View Roger's profile

Roger

14612 posts in 1462 days


#15 posted 11-02-2012 10:04 PM

Good thoughts and topic David. For myself, I have always (still am), not afraid to try & fix anything and everything. I feel fortunate and thankful, that I am able to do/fix of all sorts of things around the house, in the garage, etc.

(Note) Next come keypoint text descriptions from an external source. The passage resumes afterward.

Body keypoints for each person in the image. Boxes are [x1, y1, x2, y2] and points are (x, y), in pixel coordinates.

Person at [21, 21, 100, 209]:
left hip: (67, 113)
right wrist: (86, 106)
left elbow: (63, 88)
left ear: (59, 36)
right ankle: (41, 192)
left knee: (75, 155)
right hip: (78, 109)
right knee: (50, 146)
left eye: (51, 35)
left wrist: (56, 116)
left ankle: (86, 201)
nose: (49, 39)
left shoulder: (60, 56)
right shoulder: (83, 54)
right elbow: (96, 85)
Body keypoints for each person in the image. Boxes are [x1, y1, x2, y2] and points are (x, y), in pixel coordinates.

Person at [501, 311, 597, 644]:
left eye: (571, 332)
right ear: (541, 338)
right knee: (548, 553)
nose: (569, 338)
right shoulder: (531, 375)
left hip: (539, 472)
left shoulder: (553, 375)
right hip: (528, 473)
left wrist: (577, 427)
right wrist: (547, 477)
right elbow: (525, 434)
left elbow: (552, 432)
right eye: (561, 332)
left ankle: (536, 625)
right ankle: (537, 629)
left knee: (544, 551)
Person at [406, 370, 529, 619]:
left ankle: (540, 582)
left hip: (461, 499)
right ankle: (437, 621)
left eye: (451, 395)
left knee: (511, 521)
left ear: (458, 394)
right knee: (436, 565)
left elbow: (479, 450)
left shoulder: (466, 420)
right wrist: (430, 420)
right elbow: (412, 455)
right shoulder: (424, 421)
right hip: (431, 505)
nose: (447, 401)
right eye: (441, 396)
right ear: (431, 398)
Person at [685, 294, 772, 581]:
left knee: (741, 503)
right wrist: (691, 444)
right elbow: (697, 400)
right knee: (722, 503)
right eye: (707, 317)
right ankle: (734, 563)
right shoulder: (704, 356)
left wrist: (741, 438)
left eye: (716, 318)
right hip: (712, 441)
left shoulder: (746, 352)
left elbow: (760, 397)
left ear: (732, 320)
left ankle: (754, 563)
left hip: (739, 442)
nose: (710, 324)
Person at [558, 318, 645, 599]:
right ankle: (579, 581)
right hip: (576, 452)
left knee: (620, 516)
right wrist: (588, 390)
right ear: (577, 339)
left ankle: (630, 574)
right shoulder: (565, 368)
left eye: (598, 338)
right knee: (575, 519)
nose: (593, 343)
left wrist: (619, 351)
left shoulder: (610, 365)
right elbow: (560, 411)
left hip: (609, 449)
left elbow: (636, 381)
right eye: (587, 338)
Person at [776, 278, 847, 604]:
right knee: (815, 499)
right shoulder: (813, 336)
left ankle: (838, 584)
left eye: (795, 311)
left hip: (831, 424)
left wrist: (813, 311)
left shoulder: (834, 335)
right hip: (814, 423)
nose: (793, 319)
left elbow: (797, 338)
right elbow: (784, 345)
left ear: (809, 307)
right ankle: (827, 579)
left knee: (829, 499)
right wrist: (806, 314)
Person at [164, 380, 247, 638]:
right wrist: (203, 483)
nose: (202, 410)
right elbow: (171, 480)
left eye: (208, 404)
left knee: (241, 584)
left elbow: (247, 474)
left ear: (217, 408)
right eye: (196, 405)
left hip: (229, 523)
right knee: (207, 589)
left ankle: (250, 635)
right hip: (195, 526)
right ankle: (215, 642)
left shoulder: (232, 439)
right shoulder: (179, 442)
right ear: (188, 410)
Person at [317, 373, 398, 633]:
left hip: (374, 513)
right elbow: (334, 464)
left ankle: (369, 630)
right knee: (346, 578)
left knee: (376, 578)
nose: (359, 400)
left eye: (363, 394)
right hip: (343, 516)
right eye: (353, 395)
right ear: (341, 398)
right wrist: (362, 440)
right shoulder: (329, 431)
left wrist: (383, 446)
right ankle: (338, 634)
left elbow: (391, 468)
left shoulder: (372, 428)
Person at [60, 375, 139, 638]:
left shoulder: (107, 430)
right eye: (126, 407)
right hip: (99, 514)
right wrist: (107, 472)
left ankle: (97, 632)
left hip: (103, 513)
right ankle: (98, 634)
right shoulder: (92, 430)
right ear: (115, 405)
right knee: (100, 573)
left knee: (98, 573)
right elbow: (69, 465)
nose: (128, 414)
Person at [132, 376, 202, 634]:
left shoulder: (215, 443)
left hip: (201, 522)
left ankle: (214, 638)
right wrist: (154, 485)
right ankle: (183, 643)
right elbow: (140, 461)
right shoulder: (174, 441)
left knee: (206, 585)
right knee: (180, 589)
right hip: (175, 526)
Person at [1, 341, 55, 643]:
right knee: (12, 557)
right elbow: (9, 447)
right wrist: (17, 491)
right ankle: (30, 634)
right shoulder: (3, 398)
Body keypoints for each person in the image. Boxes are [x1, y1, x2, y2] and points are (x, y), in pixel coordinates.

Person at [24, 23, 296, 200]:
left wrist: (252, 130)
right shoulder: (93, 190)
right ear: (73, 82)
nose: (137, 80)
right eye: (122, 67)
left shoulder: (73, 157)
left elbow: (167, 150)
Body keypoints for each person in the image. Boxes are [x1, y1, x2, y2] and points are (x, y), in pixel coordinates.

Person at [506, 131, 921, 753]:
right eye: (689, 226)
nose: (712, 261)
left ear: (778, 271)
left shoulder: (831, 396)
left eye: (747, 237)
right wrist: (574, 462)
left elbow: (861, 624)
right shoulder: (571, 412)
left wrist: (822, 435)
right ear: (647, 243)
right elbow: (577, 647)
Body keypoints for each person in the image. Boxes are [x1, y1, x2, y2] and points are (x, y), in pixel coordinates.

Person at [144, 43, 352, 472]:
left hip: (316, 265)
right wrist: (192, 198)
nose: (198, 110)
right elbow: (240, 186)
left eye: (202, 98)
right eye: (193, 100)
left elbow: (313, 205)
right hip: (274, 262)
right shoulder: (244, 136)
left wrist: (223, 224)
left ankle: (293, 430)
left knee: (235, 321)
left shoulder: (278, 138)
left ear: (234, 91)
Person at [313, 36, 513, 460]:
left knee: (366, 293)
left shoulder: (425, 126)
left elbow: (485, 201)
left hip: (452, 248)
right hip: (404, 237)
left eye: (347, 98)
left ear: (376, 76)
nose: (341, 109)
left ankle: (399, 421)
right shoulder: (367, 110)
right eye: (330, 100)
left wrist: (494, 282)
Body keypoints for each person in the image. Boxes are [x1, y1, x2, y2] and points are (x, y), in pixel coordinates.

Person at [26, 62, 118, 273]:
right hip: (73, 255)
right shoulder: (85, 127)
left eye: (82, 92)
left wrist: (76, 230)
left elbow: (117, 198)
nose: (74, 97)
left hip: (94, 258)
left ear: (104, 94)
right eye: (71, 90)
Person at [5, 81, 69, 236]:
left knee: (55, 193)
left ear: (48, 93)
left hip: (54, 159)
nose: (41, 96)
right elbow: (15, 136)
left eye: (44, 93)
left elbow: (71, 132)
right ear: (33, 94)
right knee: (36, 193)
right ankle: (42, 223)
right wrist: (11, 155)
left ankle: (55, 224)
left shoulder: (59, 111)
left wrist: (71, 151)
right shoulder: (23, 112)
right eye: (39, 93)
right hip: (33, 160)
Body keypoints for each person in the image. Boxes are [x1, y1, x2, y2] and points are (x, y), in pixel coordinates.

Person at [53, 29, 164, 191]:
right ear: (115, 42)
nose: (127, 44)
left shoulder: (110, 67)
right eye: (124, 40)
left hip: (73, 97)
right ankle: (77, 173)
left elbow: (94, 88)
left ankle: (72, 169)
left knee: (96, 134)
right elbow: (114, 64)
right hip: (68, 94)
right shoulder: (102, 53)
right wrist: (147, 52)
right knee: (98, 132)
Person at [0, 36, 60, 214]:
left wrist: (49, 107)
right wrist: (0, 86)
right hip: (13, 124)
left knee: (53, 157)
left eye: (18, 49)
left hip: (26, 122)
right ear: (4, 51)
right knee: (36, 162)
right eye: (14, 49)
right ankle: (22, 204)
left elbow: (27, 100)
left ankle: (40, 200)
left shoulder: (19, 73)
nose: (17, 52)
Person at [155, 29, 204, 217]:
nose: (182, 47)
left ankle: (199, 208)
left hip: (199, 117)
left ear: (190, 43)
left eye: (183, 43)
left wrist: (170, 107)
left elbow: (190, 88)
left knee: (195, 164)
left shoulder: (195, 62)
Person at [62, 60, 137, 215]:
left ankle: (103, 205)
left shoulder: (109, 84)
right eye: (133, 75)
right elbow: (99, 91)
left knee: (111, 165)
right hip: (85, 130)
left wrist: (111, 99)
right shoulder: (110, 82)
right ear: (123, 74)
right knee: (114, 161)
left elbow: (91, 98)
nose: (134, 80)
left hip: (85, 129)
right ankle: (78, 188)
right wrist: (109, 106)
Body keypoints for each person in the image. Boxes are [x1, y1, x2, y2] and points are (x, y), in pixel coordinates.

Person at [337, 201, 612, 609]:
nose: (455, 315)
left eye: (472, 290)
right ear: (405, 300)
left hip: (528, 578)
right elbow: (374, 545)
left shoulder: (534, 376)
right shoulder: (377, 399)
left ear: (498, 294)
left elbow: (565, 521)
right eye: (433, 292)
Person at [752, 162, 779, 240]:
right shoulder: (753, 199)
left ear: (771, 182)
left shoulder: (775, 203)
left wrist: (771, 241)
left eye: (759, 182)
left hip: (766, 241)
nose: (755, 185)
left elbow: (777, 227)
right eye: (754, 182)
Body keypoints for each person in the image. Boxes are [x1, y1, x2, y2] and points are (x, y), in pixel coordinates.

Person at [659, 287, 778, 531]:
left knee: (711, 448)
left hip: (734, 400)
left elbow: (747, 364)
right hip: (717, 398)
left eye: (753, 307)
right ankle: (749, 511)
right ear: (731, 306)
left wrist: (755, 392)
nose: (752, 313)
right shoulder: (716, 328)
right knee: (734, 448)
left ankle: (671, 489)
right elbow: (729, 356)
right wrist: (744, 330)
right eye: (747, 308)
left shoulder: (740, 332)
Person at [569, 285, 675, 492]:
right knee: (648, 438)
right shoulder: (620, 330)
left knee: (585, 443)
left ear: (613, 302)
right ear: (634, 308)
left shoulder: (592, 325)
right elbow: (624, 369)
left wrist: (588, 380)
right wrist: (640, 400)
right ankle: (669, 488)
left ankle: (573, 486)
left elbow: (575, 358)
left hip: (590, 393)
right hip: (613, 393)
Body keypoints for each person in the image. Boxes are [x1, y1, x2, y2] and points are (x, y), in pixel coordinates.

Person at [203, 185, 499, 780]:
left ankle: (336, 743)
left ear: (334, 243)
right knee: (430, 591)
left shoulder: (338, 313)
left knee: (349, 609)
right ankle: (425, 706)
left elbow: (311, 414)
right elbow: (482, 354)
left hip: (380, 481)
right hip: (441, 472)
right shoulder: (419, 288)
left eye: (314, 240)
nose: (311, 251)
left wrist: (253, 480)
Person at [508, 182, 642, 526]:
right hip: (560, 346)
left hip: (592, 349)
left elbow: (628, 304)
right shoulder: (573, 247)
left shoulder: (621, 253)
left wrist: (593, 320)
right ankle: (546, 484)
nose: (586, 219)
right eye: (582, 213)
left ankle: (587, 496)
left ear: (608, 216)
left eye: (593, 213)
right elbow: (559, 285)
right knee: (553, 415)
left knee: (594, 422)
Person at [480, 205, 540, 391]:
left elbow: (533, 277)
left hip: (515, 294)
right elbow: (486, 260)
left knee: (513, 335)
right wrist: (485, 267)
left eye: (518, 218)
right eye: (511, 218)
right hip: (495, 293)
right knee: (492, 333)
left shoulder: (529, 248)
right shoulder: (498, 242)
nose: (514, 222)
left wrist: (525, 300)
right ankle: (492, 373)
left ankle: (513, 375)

Like my prof says, “a dabler of all, master of none”... I don’t know nothing about everything, but, I do like doing everything, even tho, I don’t hardly know anything. WHEW! That being said, I’m a bad one to talk about never having a full wallet. I just can’t justify so many of these outta site tool costs that exist out there. This is one of the biggest reasons I really enjoy everything, and everyone on these fine pages of Lumberjocks. It’s like having a very, very large, extension of family and friends. All of you out there have had an impact on me and my abilities of being a better woodworker, and I wanna thank you all for that. OK, I’m done ramblin. I do like to save money on my woodworking when I can, because that means I’ll have extra money for my other hobbies. Ya’ll carry on. Work/Play safe. Keep makin dust, weather it be with an old 1950’s Craftsman table saw, or a 3000 dollar Saw Stop, we’ll all have a good time.